▶ Explore the material
• A. Please repeat the passage on Catherine Shieh from "When Shieh, who" up to and including "later found out.)".
• B. Continue the passage on Catherine Shieh from the point where it stops.

▶ Excerpted passage
┌──
While at a crowded BART station in Oakland, California, educator Catherine Shieh was waiting for a train when a man approached her, asking for spare change.
When Shieh, who is Taiwanese American, told him she didn’t carry cash, the man swung his fist and knocked her over. Then he started punching her.
The incident happened on a Saturday. There were many witnesses nearby, but no one intervened or checked on Shieh. It wasn’t until a week later, when Shieh called the BART police, that she found out three strangers had called and reported the incident on her behalf. (The assailant had a history of assaulting Asian women and the elderly, the police later found out.)
Looking back, Shieh said that there was part of her that felt relief there had been witnesses, ready and willing to document what they had seen. Still, she wished they had come up to her directly when she was lying on the ground, curled up in a little ball and legitimately scared.
Today, Shieh teaches people to do exactly that in some increasingly popular bystander trainings she leads over Zoom. The 28-year-old is the anti-hate training coordinator at the nonprofit organization Asian Americans Advancing Justice Chicago. It’s a relatively new job; up until August, Shieh had been an ethnic studies high school teacher in Los Angeles for five years.
└──
Coordinate change listings
┌──
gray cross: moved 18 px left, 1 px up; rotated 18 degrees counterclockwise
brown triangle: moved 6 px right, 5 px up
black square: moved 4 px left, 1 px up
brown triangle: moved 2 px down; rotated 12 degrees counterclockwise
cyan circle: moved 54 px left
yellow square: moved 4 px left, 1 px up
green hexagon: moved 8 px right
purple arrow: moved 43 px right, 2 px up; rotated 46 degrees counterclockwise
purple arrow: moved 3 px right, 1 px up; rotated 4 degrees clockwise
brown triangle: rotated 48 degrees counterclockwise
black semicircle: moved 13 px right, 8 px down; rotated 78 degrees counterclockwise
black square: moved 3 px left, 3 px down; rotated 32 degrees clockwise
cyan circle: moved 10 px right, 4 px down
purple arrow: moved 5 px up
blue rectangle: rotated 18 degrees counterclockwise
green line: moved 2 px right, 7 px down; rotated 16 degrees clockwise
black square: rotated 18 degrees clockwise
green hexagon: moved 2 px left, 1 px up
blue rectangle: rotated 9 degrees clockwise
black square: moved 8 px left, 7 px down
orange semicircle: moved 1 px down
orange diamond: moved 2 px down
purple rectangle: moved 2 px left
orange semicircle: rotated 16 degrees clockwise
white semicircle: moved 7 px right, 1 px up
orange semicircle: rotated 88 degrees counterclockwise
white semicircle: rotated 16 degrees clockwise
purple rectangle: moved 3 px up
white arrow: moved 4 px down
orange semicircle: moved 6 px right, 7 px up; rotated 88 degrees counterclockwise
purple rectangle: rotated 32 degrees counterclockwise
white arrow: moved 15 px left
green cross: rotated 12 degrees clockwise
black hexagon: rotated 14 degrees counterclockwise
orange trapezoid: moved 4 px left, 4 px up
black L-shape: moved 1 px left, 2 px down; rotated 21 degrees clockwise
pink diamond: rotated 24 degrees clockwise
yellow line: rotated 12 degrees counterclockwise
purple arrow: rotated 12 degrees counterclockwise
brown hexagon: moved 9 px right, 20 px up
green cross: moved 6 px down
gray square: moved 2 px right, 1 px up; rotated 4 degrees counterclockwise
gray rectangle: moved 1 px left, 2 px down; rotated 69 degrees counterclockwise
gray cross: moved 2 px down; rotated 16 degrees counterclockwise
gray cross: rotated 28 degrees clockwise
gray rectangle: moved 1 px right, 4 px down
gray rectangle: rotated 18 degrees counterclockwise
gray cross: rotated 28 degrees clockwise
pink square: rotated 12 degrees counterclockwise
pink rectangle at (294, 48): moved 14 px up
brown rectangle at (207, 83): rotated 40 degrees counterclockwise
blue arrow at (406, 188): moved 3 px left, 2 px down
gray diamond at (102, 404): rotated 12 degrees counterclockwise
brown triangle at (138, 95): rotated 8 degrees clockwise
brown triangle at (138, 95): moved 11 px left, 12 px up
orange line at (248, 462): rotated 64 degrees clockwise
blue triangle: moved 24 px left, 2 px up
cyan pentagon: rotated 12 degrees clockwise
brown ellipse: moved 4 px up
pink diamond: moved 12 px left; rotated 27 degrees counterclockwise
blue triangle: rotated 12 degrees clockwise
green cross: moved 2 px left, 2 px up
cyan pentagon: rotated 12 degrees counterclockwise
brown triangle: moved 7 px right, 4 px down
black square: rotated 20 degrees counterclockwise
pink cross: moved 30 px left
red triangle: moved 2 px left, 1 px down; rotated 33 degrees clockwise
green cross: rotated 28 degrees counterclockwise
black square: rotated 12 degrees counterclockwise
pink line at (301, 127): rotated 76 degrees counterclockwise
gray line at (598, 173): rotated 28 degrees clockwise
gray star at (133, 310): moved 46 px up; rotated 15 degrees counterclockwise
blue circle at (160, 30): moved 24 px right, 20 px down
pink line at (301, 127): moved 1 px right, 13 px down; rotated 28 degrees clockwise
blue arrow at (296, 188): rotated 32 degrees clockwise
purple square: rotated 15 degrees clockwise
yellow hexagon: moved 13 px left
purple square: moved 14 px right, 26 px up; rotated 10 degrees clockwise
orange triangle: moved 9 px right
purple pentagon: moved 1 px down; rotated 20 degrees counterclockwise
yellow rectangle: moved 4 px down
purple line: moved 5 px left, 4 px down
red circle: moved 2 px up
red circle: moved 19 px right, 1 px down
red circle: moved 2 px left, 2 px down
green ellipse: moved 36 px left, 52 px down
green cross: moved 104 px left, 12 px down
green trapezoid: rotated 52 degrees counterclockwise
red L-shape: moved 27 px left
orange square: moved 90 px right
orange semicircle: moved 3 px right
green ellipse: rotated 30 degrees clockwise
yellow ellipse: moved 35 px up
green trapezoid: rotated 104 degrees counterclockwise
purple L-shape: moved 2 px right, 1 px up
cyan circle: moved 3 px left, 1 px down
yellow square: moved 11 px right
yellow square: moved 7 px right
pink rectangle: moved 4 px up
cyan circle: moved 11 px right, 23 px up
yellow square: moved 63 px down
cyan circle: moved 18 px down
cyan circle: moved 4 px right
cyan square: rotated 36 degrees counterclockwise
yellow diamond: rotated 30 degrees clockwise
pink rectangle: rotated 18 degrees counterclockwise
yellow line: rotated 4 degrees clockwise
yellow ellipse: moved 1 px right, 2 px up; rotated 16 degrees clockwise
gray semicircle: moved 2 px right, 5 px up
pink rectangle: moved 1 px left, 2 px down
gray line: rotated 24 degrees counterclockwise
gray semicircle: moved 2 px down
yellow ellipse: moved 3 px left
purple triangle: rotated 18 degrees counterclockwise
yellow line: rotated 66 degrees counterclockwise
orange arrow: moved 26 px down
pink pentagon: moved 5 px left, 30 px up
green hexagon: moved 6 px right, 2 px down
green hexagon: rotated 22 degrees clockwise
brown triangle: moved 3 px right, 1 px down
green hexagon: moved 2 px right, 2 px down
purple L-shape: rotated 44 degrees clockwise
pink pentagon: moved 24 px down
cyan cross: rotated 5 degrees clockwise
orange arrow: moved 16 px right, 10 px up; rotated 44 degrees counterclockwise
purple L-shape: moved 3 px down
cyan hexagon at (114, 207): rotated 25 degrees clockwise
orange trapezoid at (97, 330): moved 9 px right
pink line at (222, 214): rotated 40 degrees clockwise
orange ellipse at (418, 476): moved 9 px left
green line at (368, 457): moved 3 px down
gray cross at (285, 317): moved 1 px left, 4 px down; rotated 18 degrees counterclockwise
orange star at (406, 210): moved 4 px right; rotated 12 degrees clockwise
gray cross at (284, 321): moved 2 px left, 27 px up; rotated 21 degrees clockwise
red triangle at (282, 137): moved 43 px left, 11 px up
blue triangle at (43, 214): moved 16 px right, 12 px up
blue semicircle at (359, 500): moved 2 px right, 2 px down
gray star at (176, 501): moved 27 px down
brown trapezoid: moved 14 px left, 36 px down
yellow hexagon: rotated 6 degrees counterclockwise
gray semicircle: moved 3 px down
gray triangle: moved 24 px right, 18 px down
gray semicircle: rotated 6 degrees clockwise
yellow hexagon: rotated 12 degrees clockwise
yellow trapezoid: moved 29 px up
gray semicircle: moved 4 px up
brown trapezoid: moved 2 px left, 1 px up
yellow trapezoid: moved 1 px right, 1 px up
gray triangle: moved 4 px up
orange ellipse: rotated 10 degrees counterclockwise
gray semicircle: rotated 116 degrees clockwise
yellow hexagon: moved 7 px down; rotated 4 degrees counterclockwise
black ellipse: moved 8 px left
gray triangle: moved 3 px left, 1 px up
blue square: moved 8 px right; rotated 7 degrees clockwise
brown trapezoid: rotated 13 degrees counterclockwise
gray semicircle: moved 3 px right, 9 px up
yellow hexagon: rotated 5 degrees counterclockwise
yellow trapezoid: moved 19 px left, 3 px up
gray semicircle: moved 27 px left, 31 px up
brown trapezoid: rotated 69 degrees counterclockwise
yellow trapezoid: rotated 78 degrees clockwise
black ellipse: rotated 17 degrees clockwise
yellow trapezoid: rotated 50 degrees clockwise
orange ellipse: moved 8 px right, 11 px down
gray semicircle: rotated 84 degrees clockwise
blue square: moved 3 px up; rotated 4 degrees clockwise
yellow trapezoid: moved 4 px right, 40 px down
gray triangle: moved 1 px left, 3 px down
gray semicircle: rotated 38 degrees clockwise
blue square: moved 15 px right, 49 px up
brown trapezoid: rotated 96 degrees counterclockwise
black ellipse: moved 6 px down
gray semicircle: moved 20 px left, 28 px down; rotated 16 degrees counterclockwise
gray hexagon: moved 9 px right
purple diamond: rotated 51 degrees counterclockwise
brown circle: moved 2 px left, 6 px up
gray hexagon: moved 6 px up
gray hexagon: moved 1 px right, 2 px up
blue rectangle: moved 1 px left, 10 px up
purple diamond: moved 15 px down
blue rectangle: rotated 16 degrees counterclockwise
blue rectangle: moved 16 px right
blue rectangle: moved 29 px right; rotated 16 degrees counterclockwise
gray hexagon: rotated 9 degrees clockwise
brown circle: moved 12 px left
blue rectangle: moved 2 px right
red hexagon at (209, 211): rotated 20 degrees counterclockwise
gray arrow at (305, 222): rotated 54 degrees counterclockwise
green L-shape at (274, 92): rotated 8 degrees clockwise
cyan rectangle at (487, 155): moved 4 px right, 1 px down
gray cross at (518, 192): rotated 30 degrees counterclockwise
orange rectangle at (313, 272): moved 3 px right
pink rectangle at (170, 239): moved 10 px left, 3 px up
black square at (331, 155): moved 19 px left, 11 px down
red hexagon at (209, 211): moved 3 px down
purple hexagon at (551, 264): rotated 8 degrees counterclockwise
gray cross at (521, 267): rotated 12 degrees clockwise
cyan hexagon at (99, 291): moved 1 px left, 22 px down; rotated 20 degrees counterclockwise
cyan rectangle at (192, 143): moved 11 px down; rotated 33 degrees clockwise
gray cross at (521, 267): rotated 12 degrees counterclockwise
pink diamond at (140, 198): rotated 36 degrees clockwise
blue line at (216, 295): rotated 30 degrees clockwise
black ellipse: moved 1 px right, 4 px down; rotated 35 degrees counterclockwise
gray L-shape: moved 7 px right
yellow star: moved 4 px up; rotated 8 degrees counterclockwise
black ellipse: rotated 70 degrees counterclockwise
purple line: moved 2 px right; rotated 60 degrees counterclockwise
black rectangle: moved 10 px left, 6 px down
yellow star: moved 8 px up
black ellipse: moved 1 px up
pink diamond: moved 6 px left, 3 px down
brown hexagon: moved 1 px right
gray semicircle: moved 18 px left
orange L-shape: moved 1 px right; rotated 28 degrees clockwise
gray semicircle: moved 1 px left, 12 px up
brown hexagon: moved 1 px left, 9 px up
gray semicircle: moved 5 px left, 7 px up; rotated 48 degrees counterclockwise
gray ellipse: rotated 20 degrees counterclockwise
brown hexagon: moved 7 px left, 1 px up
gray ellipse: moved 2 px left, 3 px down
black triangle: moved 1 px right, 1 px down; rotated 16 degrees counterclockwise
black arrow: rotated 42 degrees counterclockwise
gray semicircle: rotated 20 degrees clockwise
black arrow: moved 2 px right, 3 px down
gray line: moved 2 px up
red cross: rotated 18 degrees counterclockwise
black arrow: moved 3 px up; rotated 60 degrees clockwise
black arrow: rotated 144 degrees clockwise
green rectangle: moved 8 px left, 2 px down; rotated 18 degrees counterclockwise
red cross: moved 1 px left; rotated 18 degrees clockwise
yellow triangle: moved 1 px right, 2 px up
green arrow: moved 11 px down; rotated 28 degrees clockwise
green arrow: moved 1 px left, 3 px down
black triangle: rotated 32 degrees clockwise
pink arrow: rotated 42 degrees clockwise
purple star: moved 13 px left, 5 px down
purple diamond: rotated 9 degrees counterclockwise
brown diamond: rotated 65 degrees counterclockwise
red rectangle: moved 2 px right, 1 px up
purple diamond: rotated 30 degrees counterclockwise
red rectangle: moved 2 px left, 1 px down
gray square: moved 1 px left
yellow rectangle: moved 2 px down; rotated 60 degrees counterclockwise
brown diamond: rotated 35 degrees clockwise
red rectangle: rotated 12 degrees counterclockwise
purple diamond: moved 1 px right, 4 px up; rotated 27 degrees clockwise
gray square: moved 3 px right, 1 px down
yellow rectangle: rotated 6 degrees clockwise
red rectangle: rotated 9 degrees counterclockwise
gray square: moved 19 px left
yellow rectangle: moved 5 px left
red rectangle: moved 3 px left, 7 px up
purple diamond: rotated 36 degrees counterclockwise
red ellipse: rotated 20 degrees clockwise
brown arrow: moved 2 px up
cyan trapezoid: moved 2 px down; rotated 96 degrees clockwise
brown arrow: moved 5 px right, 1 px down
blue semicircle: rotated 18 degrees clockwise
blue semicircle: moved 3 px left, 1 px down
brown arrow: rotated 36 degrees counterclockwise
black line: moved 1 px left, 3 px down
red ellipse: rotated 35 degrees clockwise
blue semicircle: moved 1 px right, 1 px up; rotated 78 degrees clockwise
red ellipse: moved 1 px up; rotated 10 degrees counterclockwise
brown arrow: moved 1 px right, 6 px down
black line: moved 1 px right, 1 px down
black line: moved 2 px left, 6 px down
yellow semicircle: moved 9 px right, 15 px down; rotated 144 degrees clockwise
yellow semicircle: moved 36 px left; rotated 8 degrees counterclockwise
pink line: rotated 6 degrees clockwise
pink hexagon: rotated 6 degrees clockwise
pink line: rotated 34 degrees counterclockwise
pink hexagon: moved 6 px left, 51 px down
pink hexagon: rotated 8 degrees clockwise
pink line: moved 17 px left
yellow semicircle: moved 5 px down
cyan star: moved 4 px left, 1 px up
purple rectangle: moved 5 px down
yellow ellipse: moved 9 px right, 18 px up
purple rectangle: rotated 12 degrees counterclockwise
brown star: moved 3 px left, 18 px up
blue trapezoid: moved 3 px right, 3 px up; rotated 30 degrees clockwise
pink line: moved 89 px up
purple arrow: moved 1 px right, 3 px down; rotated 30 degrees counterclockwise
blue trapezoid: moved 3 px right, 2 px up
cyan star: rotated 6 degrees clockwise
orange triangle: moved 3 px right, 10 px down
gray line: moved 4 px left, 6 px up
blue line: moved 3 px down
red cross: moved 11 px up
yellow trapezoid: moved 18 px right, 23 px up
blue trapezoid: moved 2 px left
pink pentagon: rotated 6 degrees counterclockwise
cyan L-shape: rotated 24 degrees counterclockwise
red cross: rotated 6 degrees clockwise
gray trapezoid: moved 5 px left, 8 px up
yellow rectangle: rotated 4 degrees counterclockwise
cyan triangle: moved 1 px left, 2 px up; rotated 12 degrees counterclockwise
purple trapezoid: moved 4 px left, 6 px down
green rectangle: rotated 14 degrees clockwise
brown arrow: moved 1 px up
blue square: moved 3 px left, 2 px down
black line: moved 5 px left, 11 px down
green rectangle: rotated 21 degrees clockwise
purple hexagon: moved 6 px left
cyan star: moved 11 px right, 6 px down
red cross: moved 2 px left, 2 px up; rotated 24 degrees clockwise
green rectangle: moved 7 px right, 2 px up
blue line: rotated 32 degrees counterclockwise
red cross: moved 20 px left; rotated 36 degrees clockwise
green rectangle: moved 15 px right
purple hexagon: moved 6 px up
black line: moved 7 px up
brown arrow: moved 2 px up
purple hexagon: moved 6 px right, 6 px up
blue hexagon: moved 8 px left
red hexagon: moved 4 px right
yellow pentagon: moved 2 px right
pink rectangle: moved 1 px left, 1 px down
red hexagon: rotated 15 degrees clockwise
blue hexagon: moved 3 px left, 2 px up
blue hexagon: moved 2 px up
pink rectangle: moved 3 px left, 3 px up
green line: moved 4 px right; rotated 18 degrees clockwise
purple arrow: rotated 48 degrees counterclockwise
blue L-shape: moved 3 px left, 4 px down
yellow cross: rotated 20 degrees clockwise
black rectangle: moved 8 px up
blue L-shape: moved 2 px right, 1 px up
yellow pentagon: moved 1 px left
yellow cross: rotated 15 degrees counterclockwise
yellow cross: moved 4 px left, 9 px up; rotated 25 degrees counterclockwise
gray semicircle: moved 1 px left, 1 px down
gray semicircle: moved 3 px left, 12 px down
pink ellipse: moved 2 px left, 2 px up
└──
▶ Answers below
• A.
When Shieh, who is Taiwanese American, told him she didn’t carry cash, the man swung his fist and knocked her over. Then he started punching her.
The incident happened on a Saturday. There were many witnesses nearby, but no one intervened or checked on Shieh. It wasn’t until a week later, when Shieh called the BART police, that she found out three strangers had called and reported the incident on her behalf. (The assailant had a history of assaulting Asian women and the elderly, the police later found out.)

• B.
As COVID-19 spread and anti-Asian attacks surged across the country, the Chicago nonprofit tapped Shieh to spearhead its anti-hate education efforts with the public and with private organizations.
It’s a job that fuses many of Shieh’s passion points: politics and policy as well as teaching and facilitating learning in novel, creative ways. The classes ― which are attended by Asian Americans and others just looking to help ― are heavy on bystander training, but they also delve into race and the xenophobia and exclusionary laws that made Asians and Pacific Islanders the nation’s first “undocumented immigrants.”
For some attendees, this might be their first exposure to a history that’s all too often given short shrift in history classes. Shieh relishes the chance to dig into it.
As attacks continue, the demand for bystander training is growing
The classes, conveniently offered over Zoom for people across the country, are of course sorely needed right now. Since the beginning of the pandemic last March, there have been nearly 3,800 hate incidents reported against Asian-Americans and Pacific Islanders, with many of the crimes occurring in the Bay Area and New York City, according to advocacy group Stop AAPI Hate. Because these numbers are self-reported and some victims may not speak English, community advocates say there are likely far more cases that haven’t been logged.